Sehen Sie in der Praxis des Selbstverlegens besondere Vor- oder Nachteile? Welche Erfahrungen haben Sie gemacht?

Wieder ungelogen ehrlich: die Vorteile liegen in der freien Selbstverwirklichung, weil ein Buch auch für Autoren bezahlbar bleibt. Der Nachteil liegt sehr offensichtlich in der dadurch begünstigten Bücher-Flut; es fehlt ja jedes filtern vor einer Veröffentlichung. Das erschwert den Konsumenten die Auswahl und der wirklich interessierte Leser verlässt sich dann lieber auf die eingefahrenen Kanäle. Auch tredition ringt ja noch um Bekanntheit: bisher wurde kein Exemplar eines meiner Bücher über diesen Weg verkauft.

Dadurch geht sehr viel Konstruktives in Buchform einfach ungelesen unter.

Was tun Sie, um den Erfolg Ihres Buches zu unterstützen?

Bisher so gut wie nichts. Meine MPU-Bücher sind von der Natur der Sache her (bescheidene) Selbstläufer, die sich zumindest selbst finanzieren. Größere Ambitionen könnte ich mit der Veröffentlichung meiner Roman-Serie entwickeln, weil ich da mein eigenes Seelenleben und Anspruch auf ein „gutes Buch“ bewusst und von Anfang an hineinlege.

Beim Lügen-Buch war mein Lerneffekt (Ernüchterung über den schwierigen Buchmarkt) größer als der Erfolg. Außerdem bin ich aktiv beruflich als Verkehrspsychologe in Sachen MPU-Vorbereitung tätig und nehme mir nur dreimal im Jahr eine teilweise Auszeit für mein zweites Leben als Autor.

Könnten Sie sich vorstellen in einem Verlag zu veröffentlichen?

Die Vorstellung ist ebenso da wie z.B. … sagen wir mal die von einer Verfilmung meiner Roman-Serie.
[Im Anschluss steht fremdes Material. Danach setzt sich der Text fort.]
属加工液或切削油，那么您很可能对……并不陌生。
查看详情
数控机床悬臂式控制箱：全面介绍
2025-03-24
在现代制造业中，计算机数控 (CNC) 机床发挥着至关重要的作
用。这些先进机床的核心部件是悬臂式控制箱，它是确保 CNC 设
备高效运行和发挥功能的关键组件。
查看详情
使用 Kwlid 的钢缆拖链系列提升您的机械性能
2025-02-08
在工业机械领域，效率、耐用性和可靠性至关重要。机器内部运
Aber ich beabsichtige nicht, mit großem Geld den Erfolg meiner Bücher zu erzwingen: schließlich habe ich als Auftakt ein Buch über Ehrlichkeit auf meinem Konto.

Außerdem habe ich mir so viel Selbstbewusstsein erhalten, dass ich der anderen Seite den Vortritt lasse: wenn ein Verlag auf mich zukommt, denke ich darüber nach.

Warum haben Sie sich gegen das Genre des klassischen Fachbuches entschieden?

Das klassische Fachbuch überlasse ich gern Fachkolleginnen und -Kollegen. Unklassische Fachbücher in Form meiner MPU-Selbsthife-Serie schreibe ich ja ebenfalls seit 2013 und inzwischen sogar als Neuauflagen und Ergänzungen.

Ich schreibe eben gern das auf, was mich bewegt, beschäftigt, tiefer berührt. Und ich bin nicht gern einseitig ausschließlich auf meinen Beruf fokussiert. Das kann ich bisher nur, weil mir der Erfolg als Autor relativ egal ist. Die Tatsache, dass ich dennoch sehr regelmäßig nach den Buch-Umsätzen schiele, straft allerdings auch mich Lügen. Aber so ist er nun mal auch für mich, der Lügen-Alltag.